Each entry below must come back exactly as written, without its pictures.
__________________________________________________
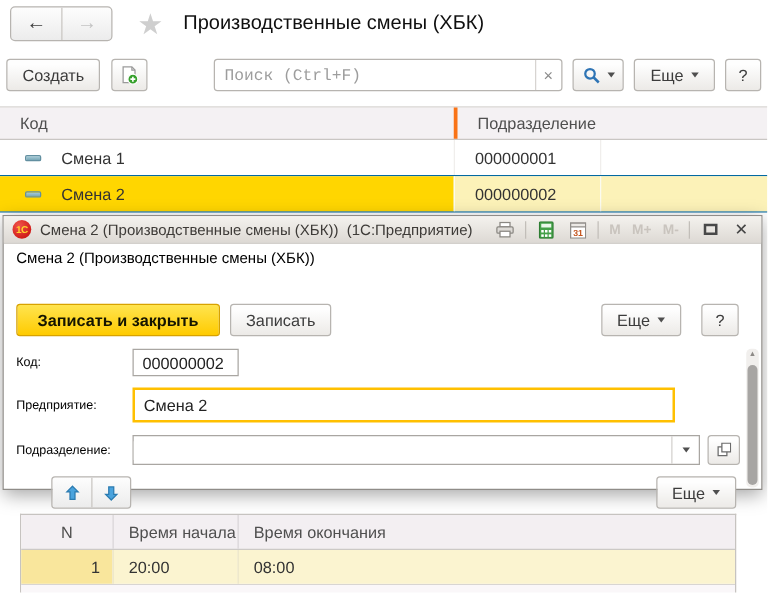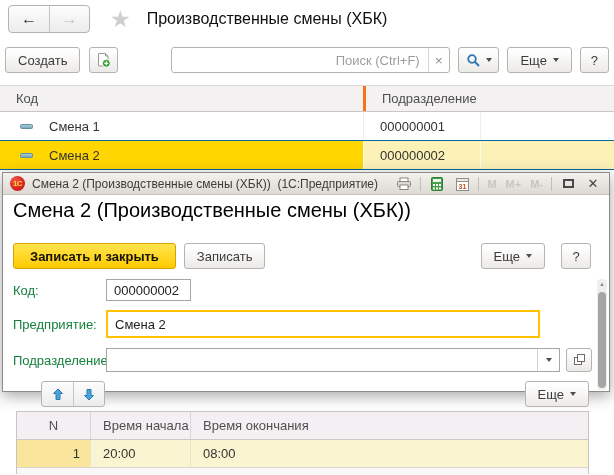"Поиск (Ctrl+F)" .searchbox input { font-family: Liberation Sans, sans-serif -> Liberation Mono, monospace; text-align: right -> none }
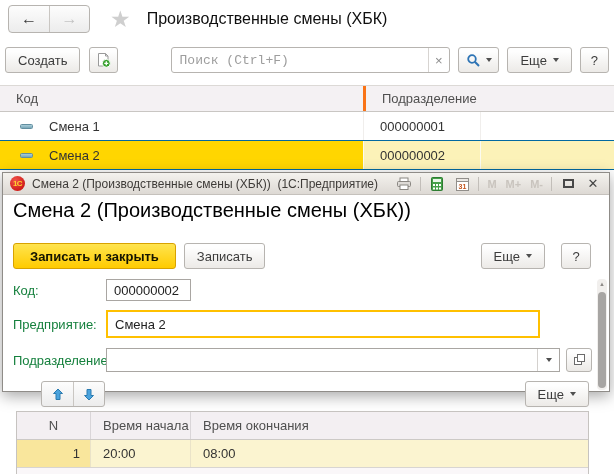"Смена 2 (Производственные смены (ХБК))" .dlg-heading { font-size: 20px -> 12px }
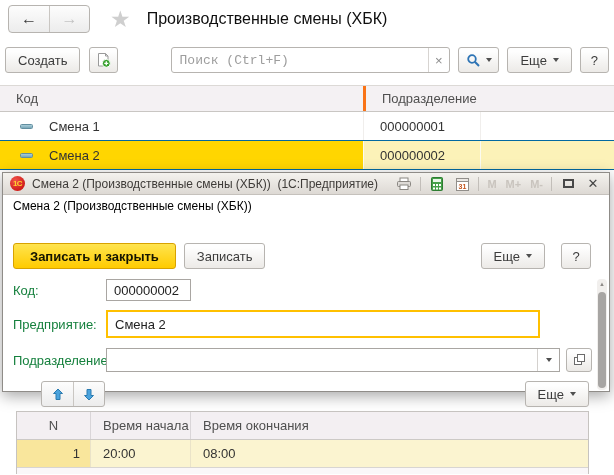"Код:" .flabel { color: #15803d -> #000000; font-size: 13px -> 10px }
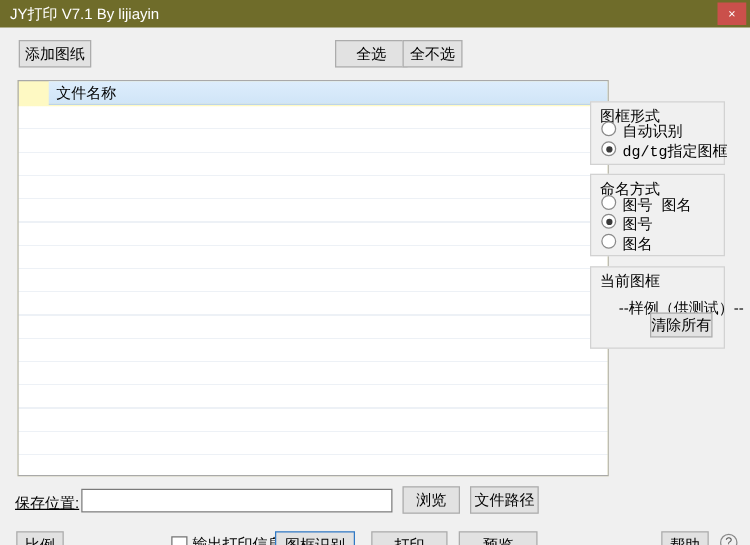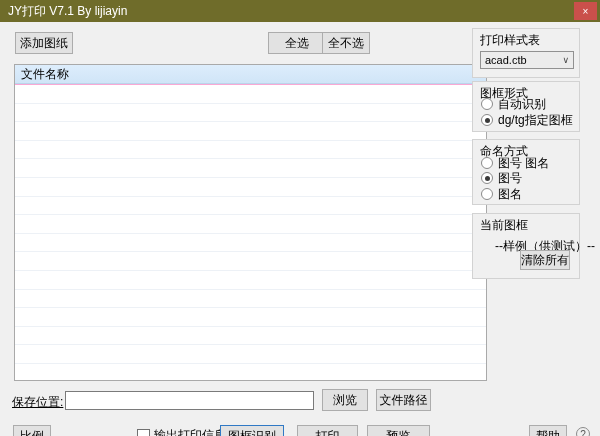"打印样式表" div.group { html: <div> <span>打印样式表</span> <div> <span>acad.ctb</span> <span>∨</span> </div> </div> -> none }
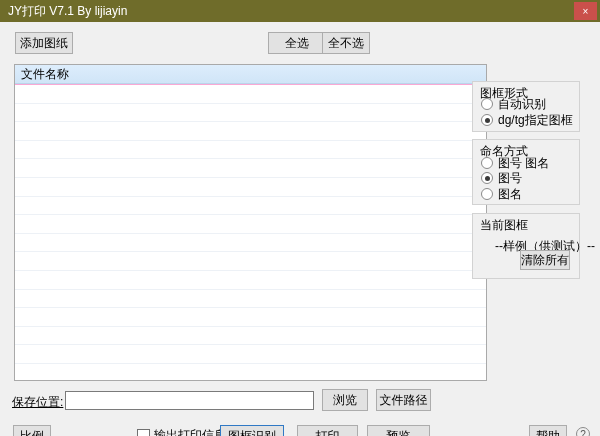"文件名称" .file-list { background: #f9a8d4 -> #fef9c3; padding-left: none -> 24px }
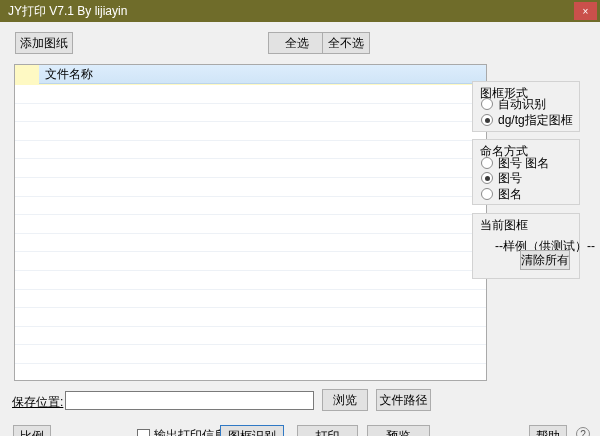"自动识别" .radio-row { align-items: center -> flex-start; font-family: none -> Liberation Mono, monospace }
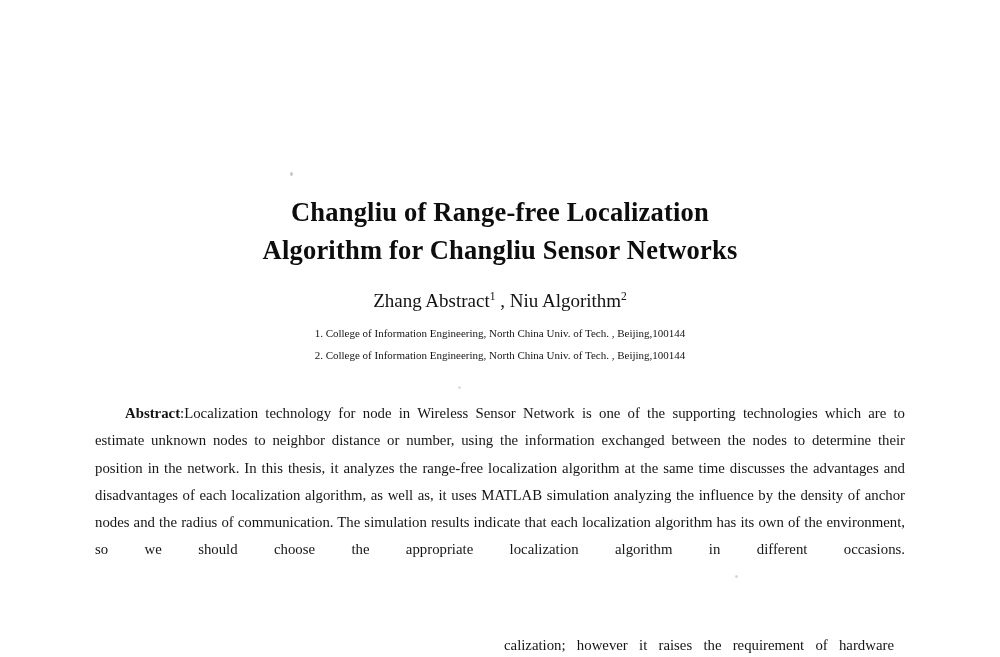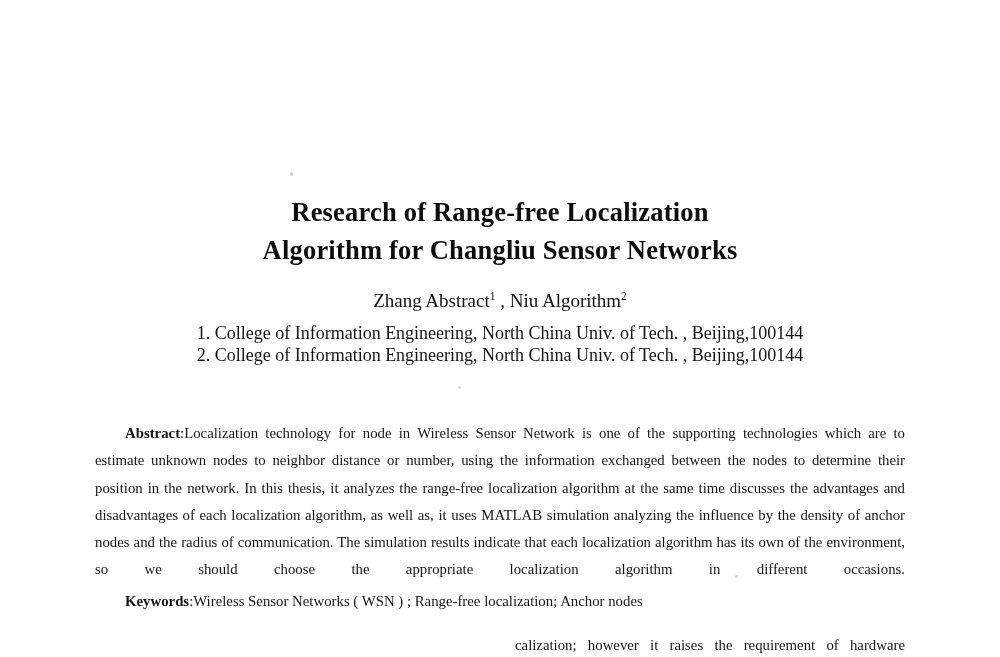"Research of Range-free Localization" div.title-line { text: Research -> Changliu }
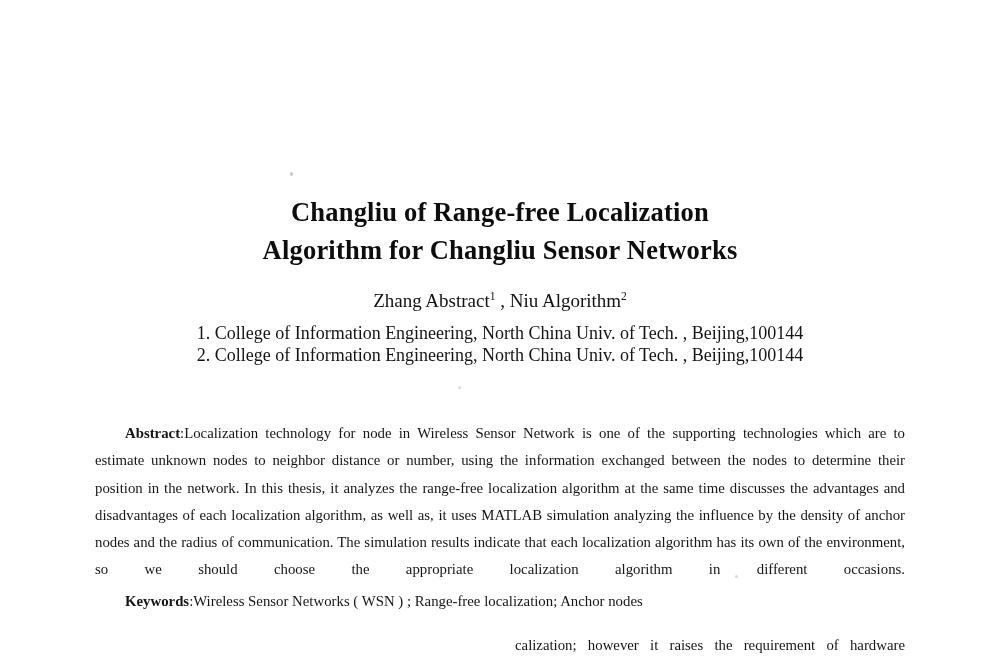"1. College of Information Engineering," .affiliations { font-size: 18px -> 11px }
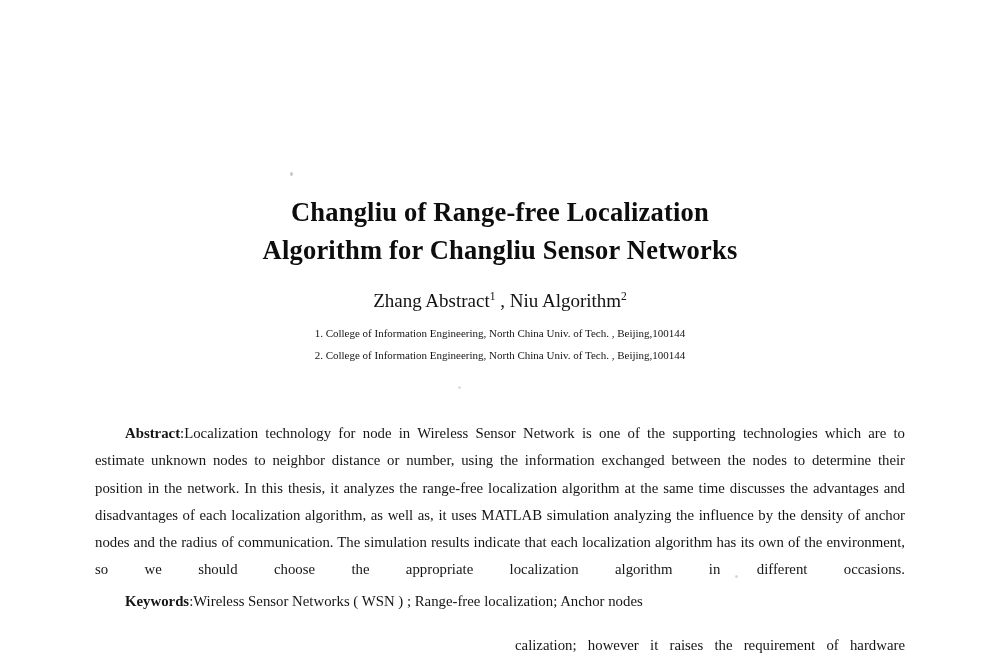"Abstract:Localization technology for" .abstract { margin-top: 20px -> none }
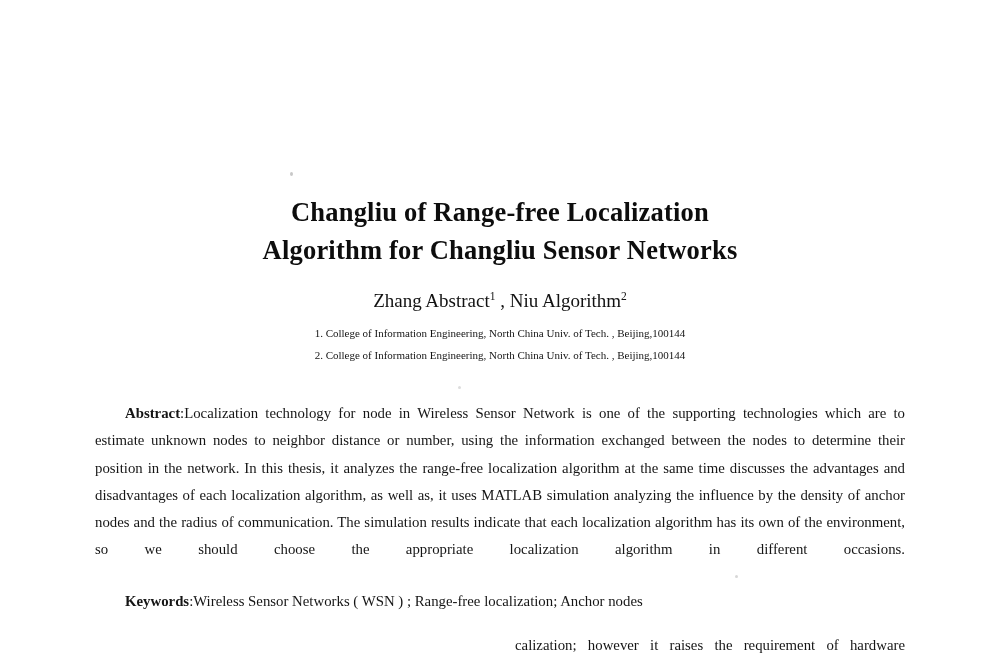"Keywords:Wireless Sensor Networks ( WSN" div.keywords { html: <div><span></span><span>Keywords</span><span>:</span><span>Wireless Sensor Networks ( WSN ) ; Range-free localization; Anchor nodes</span></div> -> none }
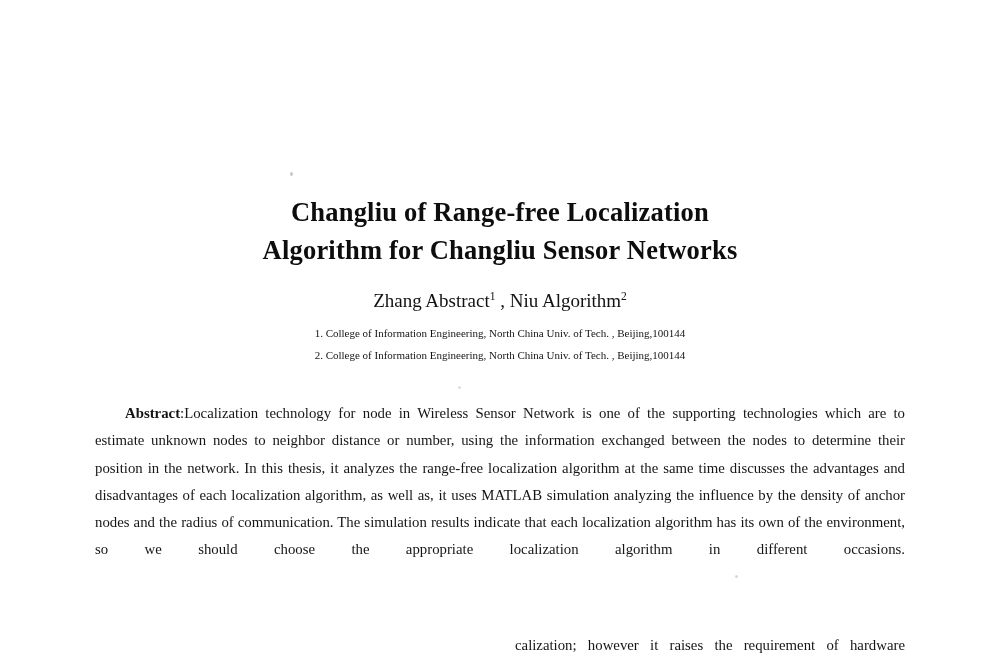"calization; however it raises the" .column-fragment { left: 515px -> 504px }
__________________________________________________
» Task answer:
"Поиск (Ctrl+F)" .searchbox input { font-family: Liberation Sans, sans-serif -> Liberation Mono, monospace; text-align: right -> none }
"Смена 2 (Производственные смены (ХБК))" .dlg-heading { font-size: 20px -> 12px }
"Код:" .flabel { color: #15803d -> #000000; font-size: 13px -> 10px }
"打印样式表" div.group { html: <div> <span>打印样式表</span> <div> <span>acad.ctb</span> <span>∨</span> </div> </div> -> none }
"文件名称" .file-list { background: #f9a8d4 -> #fef9c3; padding-left: none -> 24px }
"自动识别" .radio-row { align-items: center -> flex-start; font-family: none -> Liberation Mono, monospace }
"Research of Range-free Localization" div.title-line { text: Research -> Changliu }
"1. College of Information Engineering," .affiliations { font-size: 18px -> 11px }
"Abstract:Localization technology for" .abstract { margin-top: 20px -> none }
"Keywords:Wireless Sensor Networks ( WSN" div.keywords { html: <div><span></span><span>Keywords</span><span>:</span><span>Wireless Sensor Networks ( WSN ) ; Range-free localization; Anchor nodes</span></div> -> none }
"calization; however it raises the" .column-fragment { left: 515px -> 504px }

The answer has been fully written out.